- _TEXTAUSZUG_:
———

Mit einem Warnstreik haben Beschäftigte im öffentlichen Dienst Berlins ihre Forderung nach besserer Bezahlung untermauert. Nach Angaben der Gewerkschaft Erziehung und Wissenschaft (GEW) zogen etwa 5.000 Streikende in einem Demonstrationszug vom Bahnhof Friedrichstraße zum Roten Rathaus.
Zu dem Warnstreik hatten mehrere Gewerkschaften unter anderem Angestellte in kommunalen Kitas, in Schulen und Hochschulen aufgerufen. Erwartet worden waren Einschränkungen beim Schulunterricht oder der Hortbetreuung. Einzelne Kitas blieben geschlossen. Auch Beschäftigte mehrerer Ämter sowie von Polizei und Feuerwehr legten die Arbeit nieder, soweit sie keine Beamten sind.

———

- _UNTERSUCHTE DATEN_:
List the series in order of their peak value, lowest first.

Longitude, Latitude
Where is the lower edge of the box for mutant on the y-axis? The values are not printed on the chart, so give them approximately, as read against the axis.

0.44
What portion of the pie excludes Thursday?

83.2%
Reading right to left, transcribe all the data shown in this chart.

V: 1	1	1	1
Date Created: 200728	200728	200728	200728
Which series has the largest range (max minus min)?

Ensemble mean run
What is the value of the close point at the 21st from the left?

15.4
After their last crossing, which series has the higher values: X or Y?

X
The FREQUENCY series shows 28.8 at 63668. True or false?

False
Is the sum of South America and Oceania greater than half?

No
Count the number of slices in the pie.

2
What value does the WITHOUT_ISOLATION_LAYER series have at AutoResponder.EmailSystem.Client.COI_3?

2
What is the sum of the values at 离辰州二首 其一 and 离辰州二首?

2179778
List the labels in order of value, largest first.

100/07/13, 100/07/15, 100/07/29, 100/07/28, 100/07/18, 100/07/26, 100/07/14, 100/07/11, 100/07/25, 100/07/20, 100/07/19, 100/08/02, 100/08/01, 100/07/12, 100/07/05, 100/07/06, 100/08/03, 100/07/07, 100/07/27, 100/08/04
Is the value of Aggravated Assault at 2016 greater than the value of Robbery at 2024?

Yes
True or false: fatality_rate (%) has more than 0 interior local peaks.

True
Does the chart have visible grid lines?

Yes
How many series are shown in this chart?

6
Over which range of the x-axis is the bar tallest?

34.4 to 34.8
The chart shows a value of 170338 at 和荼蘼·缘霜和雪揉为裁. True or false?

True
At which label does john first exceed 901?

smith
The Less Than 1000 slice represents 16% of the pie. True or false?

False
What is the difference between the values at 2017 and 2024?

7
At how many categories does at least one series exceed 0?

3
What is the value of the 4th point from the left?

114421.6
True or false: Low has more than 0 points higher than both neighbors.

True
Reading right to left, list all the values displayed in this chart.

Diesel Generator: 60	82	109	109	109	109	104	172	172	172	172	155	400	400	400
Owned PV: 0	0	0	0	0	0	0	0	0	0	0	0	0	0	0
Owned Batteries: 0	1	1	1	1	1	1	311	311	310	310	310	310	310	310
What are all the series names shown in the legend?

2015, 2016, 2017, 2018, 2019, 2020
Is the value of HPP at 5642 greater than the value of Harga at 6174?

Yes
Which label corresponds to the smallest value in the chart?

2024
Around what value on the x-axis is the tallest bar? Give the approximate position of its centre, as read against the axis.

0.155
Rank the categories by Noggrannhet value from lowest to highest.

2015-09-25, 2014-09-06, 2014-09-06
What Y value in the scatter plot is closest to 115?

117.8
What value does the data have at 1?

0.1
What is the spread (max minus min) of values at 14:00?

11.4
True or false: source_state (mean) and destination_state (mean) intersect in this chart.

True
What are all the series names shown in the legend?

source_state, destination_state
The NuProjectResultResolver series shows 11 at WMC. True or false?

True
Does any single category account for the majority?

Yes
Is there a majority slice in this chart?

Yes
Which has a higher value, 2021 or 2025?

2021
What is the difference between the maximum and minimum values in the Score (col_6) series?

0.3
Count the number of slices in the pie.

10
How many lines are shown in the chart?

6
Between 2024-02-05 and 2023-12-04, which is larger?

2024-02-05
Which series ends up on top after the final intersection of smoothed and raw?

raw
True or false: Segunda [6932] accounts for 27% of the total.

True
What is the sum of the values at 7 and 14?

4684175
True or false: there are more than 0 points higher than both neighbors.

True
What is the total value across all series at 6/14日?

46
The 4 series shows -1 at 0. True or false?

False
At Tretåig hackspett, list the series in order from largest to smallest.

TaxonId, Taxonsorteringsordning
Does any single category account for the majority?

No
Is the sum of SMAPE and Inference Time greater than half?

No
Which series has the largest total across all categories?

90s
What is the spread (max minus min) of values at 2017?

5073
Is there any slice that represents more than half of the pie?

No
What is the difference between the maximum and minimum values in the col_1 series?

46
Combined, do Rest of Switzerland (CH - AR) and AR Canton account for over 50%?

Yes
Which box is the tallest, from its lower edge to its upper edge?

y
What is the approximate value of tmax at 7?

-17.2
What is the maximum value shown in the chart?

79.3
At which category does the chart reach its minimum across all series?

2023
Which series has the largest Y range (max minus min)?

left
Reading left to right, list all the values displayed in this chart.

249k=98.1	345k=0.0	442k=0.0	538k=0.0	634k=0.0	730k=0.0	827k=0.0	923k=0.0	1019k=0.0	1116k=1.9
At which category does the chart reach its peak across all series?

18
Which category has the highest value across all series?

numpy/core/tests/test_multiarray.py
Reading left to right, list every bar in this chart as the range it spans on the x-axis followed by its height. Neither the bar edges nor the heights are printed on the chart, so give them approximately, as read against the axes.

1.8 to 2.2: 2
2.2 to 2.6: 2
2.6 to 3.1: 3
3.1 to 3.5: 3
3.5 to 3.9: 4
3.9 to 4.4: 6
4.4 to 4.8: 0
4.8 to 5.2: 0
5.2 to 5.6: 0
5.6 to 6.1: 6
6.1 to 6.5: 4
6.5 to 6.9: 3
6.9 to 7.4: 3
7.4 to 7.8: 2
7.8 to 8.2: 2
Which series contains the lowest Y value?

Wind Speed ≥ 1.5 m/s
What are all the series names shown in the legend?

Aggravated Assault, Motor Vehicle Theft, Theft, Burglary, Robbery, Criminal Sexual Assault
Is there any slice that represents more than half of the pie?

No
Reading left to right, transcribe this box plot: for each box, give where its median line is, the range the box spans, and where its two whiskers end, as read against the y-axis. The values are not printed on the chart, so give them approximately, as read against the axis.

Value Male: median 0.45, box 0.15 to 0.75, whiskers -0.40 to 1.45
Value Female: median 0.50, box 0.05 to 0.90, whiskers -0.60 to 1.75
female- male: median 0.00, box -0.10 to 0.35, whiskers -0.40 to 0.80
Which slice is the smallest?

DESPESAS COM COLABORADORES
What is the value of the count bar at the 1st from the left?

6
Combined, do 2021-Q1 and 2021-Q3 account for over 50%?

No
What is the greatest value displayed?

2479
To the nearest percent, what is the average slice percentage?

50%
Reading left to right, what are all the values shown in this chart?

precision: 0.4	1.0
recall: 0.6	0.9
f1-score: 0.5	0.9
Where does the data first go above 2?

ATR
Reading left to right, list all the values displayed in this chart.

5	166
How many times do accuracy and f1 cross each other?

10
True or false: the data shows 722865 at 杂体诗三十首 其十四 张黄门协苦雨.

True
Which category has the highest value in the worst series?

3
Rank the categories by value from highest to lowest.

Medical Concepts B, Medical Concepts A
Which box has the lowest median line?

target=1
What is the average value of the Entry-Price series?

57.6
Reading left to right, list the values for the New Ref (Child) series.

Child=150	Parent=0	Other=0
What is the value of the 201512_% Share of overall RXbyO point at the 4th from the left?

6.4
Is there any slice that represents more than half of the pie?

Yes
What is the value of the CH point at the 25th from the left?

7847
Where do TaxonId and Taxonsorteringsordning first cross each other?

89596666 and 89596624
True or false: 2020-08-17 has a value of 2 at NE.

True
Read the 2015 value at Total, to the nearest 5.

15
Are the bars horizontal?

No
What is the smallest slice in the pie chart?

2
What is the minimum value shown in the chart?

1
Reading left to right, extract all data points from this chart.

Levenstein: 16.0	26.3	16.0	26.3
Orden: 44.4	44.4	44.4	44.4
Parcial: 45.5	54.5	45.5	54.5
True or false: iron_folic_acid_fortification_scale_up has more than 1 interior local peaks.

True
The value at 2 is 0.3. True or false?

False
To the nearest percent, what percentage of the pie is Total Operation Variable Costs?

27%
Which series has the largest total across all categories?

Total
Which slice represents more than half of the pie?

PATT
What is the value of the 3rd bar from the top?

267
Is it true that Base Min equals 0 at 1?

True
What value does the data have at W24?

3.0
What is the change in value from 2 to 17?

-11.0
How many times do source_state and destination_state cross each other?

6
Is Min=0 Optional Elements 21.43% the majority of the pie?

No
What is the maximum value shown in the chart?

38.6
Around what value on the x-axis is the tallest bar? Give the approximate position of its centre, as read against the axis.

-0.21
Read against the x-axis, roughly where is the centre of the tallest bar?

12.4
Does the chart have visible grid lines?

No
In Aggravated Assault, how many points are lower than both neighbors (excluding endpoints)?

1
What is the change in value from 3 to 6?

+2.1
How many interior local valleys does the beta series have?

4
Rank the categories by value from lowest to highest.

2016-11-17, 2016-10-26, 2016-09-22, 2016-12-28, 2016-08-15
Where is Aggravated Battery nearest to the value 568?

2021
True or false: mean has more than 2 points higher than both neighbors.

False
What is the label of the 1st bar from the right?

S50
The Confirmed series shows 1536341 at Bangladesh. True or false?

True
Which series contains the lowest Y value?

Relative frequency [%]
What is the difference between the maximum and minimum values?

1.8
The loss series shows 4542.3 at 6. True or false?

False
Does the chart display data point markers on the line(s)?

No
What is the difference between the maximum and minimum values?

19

———

- _FRAGEN ZUM TEXT_:
(1) Beantworten Sie zum Bericht über den Warnstreik in Berlin:
(a) Wie viele Streikende zogen nach Angaben der GEW im Demonstrationszug mit?
(b) Was geschah laut Bericht mit einzelnen Kitas?
(c) Welche Beschäftigten von Polizei und Feuerwehr legten die Arbeit nieder?
(2) Zählen Sie alle Einrichtungen auf, deren Angestellte laut dem Bericht über den Warnstreik in Berlin ausdrücklich zum Streik aufgerufen wurden.
(3) Setzen Sie den Bericht über den Warnstreik in Berlin im Anschluss an seinen letzten Satz fort.

- _ANTWORTEN DER REIHE_:
(1)
(a) Etwa 5.000 Streikende.
(b) Sie blieben geschlossen.
(c) Diejenigen, die keine Beamten sind.

(2) Kommunale Kitas, Schulen, Hochschulen

(3)
Am Donnerstag ist ein weiterer Warnstreiktag geplant. Dann trifft es etwa Bezirksämter und damit auch den Service der Bezirksämter. Aufgerufen zum Ausstand sind zudem erneut Kita-Beschäftigte, aber auch Mitarbeiter aus den Senatsverwaltungen, Bezirksämtern und Forstbetrieben.